For people, a high-end awareness of government snooping started by Snowden and WikiLeaks; the constant barrage of mega-hacks on firms such as T Mobile, Marriott, Yahoo, and many others; new legislation like California’s CCPA and GDPR; and scandals including firms like CA and Facebook are all creating awareness regarding big data. Consumers are waking up, and there is a growing trend among the users of the internet to seek out products that help them to protect their digital privacy.

What role do VPN's play in Big Data 

VPN is an online service through which people can encrypt all the data which comes and goes from their machines. A secure VPN can be used including Orbot for PC to shore up a user’s DNS requests so that their ISP has no way to detect their web browsing habits. Strong military-grade VPN encryption is used to provide an unattainable level of digital privacy. It is important for stopping ISPs from being able to snoop not only the customer browsing habits but also their metadata. Countries in which data retention laws are implemented stop the ISPs from getting into users' data on behalf of the government.

For people in the US, this is the best form of security for stopping ISPs from collecting and selling web browsing habits to third parties.

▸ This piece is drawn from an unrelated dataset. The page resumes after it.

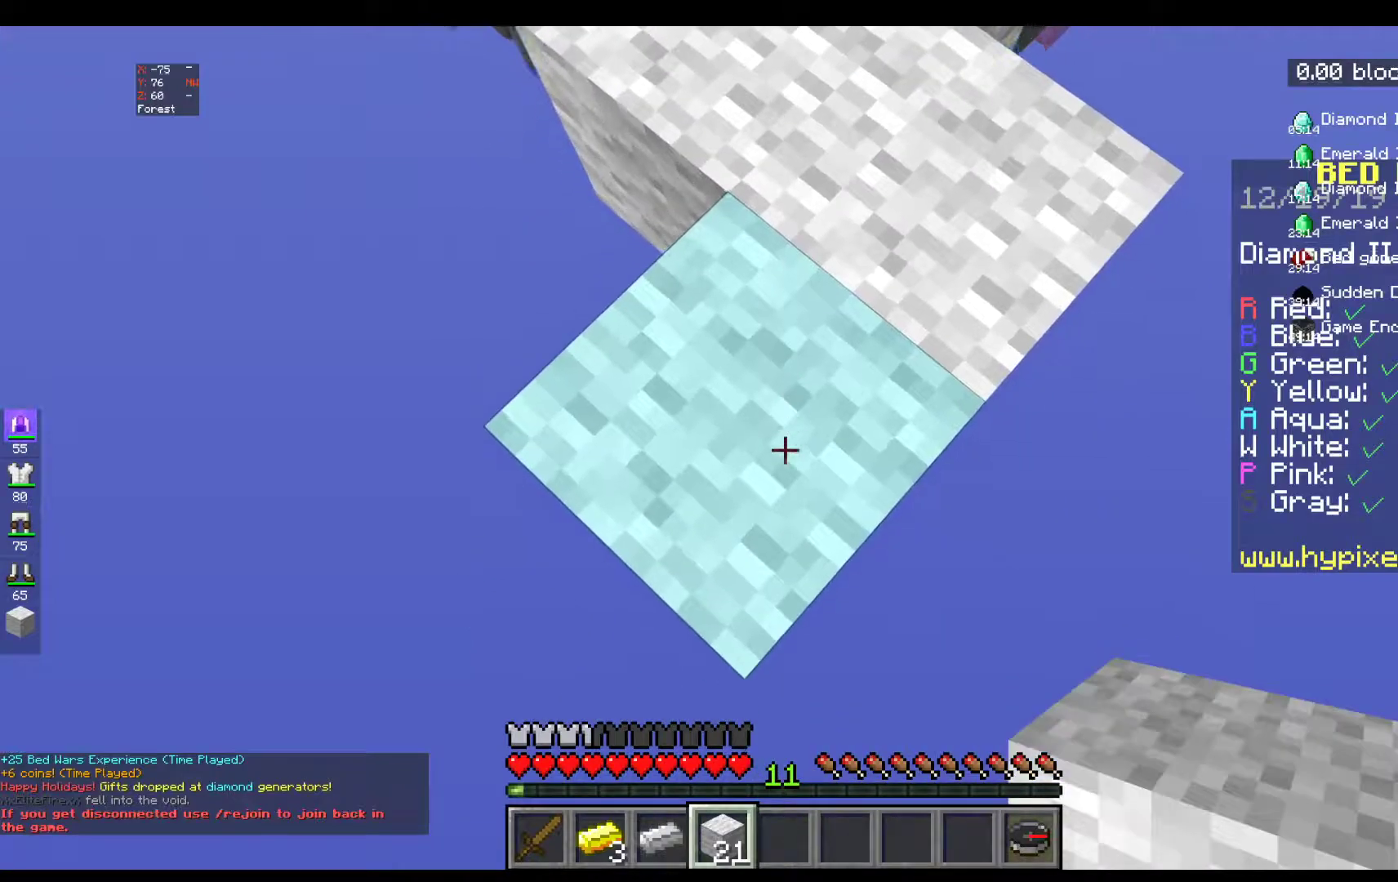
{"keys": ["s"], "mouse": ["right"], "events": []}
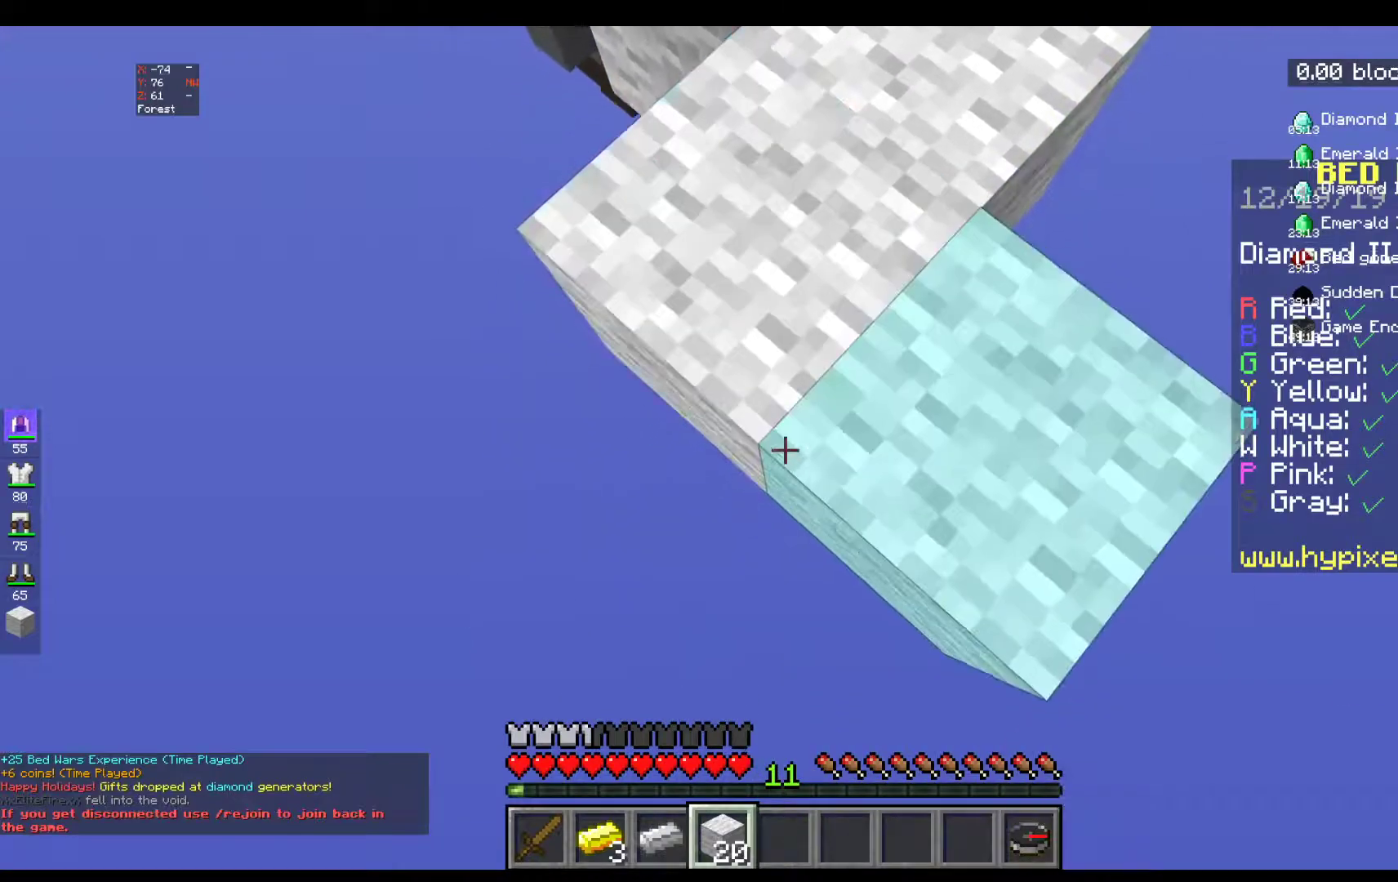
{"keys": ["s"], "mouse": ["right"], "events": []}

Also, keep in mind that inspite of much false advertising, they provide digital privacy, not anonymity. This is a subtle but important difference. If you use a VPN service to access an online service you login to actively, your ISP shall not know that you are using that service.

However, the act of signing in and using it, allows Facebook or any other service to know who you are. Keep in mind that VPN cannot protect you from any service to which you willingly hand over your data. Moreover, it cannot protect you from malware or phishing attacks. With all this in mind, VPN is only a part to maintain good online cyber-health. They must be used with a good anti-virus package and along with good opsec practices to be sure that all the time you are protecting your data. Internet users need to be sure on what kind of data they should hand over and to who. ISPs are gatekeepers of user’s internet data. They know regarding user’s metadata and browsing habits, the governments have enforced laws because they know this.

Big Data and VPNs - The Future

Users ill at ease with having their privacy invaded by their ISP and government are suggested to join 30% of internet users around the globe that have begun to use VPN services. This shall set them apart from many people, giving them digital privacy so they can use the internet without any fear of being watched. Big Data has also made VPNs more powerful according to a recent study.

Any feedback, opinions, or comments are welcomed below!